Accordingly, the related instructions contained in the following paras of Exchange Companies Manual stand replaced, as under Para (3) of Chapter (3): “Fifteen (15) percent of the paid-up Capital shall be maintained as Statutory Liquidity Reserve (SLR) with the State Bank in the form of cash and/or unencumbered approved government securities. State Bank would extend current account and SGLA facilities to Exchange Companies.”

Whereas, under sub-para (ii) (f) of Para (2) of Chapter (4): “Franchise Deposit’ is treated as “Second Tier Capital” in the books of the Franchiser. For the purpose of calculation of 15% SLR requirement and 50% of the Exposure Limit, this “Second Tier Capital” is added to the paid-up capital of the Franchiser.

As per SBP instructions, at any point of time, combined exposure of Franchiser and Franchisee should not exceed 50% of the sum of paid-up capital and Second Tier Capital (Franchise Deposit) of the Exchange Company.”

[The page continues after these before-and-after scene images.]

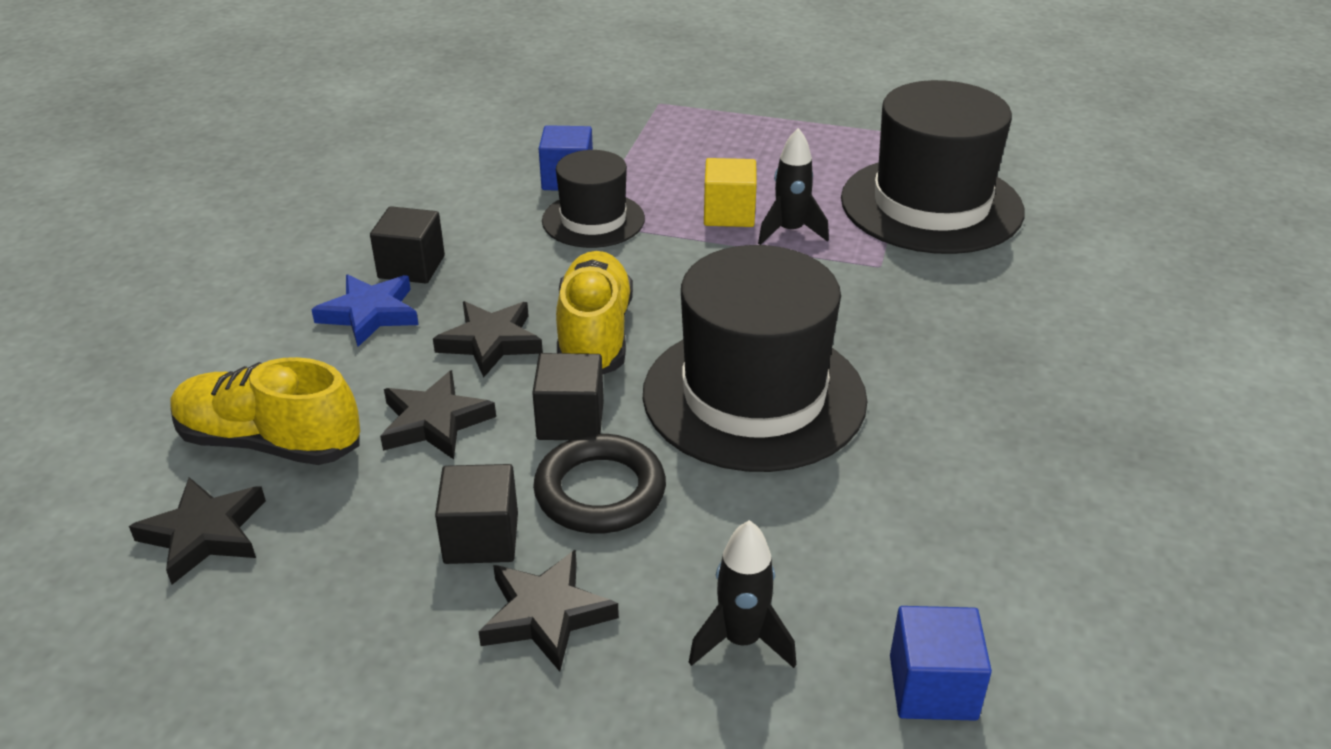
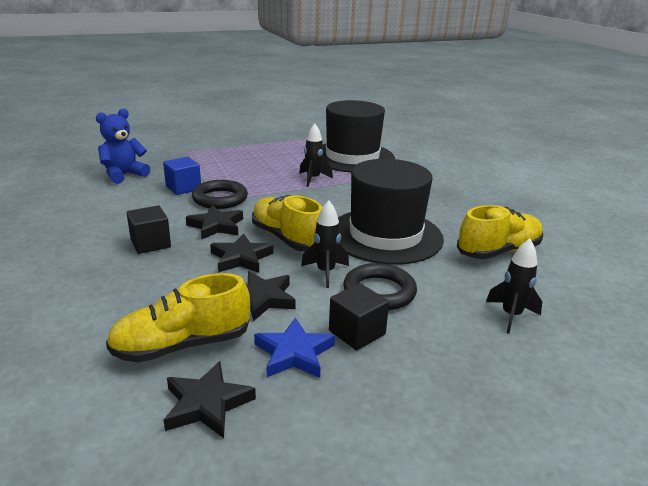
camera: 40 degrees left, 10 degrees down
blue star [311,274,419,347] -> blue star moved to [254,317,335,378]
black star [478,549,619,672] -> black star moved to [186,205,243,239]
black cube [532,353,604,440] -> black rocket [301,200,349,288]
black hat [542,150,645,248] -> black ring [192,180,248,209]
yellow cube [704,158,757,227] -> none
blue cube [890,606,992,721] -> none
none -> blue teddy bear [96,109,150,184]
none -> yellow shoe [457,205,543,259]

SBP said that this regulatory intervention would provide increased liquidity to Exchange Companies to enable them to play their role in increasing the remittances flow and the public will be further facilitated in timely and conveniently receiving home remittances from more than 1,200 outlets of Exchange Companies across Pakistan.

The central bank informed that presently out of twenty-seven exchange companies of ‘A’ category, 18 exchange companies are providing home remittances services.